Question

Find the coordinates of the point which divides the line segment joining \((2, -3)\) and \((7, 9)\) in the ratio \(3:2\).

• A. (5, 4.2)
• B. (5, 8.2)
• C. (4, 10.2)
• D. (3, 12.2)

Hint:

To find the point dividing a segment in ratio \(m:n\), always clarify the order of division and use the formula accordingly.

Answer 1

The Correct Option is A

To solve the problem, we need to find the coordinates of the point dividing the line segment joining $(2, -3)$ and $(7, 9)$ in the ratio $3 : 2$.

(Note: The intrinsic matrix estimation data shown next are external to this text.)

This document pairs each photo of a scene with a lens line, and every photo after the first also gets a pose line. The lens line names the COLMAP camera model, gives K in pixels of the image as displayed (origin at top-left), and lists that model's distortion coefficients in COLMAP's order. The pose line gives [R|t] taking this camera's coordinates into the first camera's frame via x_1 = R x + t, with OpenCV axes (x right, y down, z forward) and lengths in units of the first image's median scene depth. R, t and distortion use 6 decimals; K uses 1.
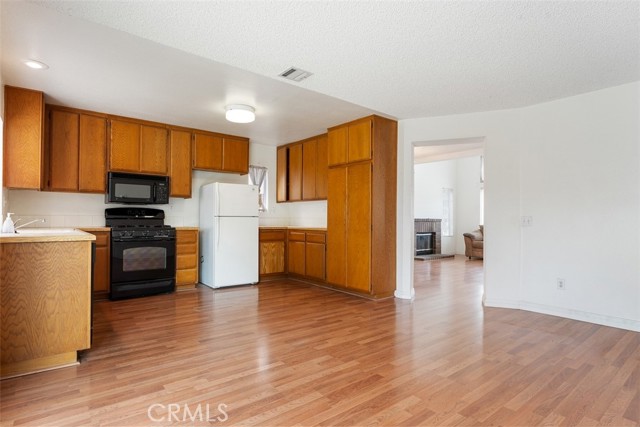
lens RADIAL K [[338.0, 0, 314.2], [0, 338.0, 217.3], [0, 0, 1]] dist [-0.017013, 0.002662]
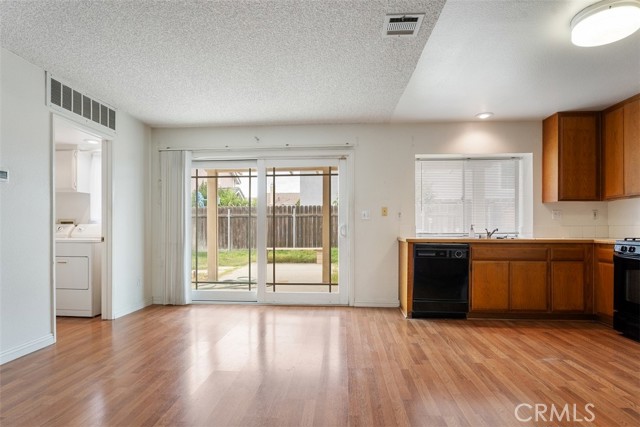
lens RADIAL K [[338.0, 0, 328.6], [0, 338.0, 230.2], [0, 0, 1]] dist [-0.017013, 0.002662]
pose [[-0.656501, -0.003430, -0.754317, 0.392027], [-0.002600, 0.999994, -0.002283, 0.010039], [0.754320, 0.000463, -0.656506, 0.911710]]
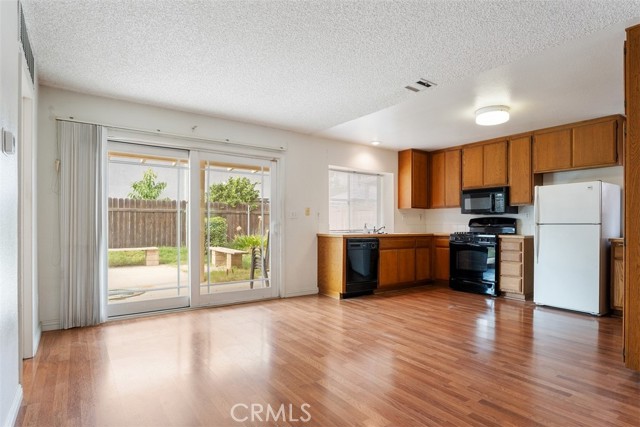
lens RADIAL K [[338.0, 0, 326.6], [0, 338.0, 227.2], [0, 0, 1]] dist [-0.017013, 0.002662]
pose [[-0.030562, -0.002474, -0.999530, 0.662119], [-0.000519, 0.999997, -0.002459, 0.008333], [0.999533, 0.000444, -0.030563, 0.503978]]
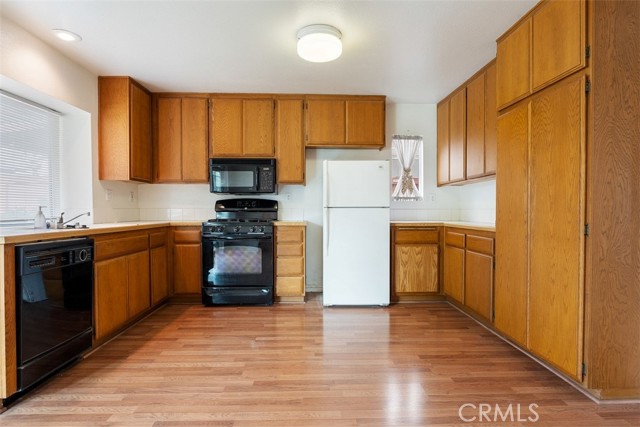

1. Understanding the Section Formula: 
If a point $P$ divides the line segment joining points $A(x_1, y_1)$ and $B(x_2, y_2)$ in the ratio $m : n$, then the coordinates of $P$ are given by:

$ P = \left(\frac{mx_2 + nx_1}{m + n}, \frac{my_2 + ny_1}{m + n}\right) $

2. Substituting the Given Values:
Here,
$ x_1 = 2, \quad y_1 = -3 $
$ x_2 = 7, \quad y_2 = 9 $
$ m = 3, \quad n = 2 $

3. Calculating the $x$-coordinate:
$ x = \frac{3 \times 7 + 2 \times 2}{3 + 2} = \frac{21 + 4}{5} = \frac{25}{5} = 5 $

4. Calculating the $y$-coordinate:
$ y = \frac{3 \times 9 + 2 \times (-3)}{3 + 2} = \frac{27 - 6}{5} = \frac{21}{5} = 4.2 $

5. Final Coordinates:
The point dividing the line segment is $ \boxed{(5, 4.2)} $.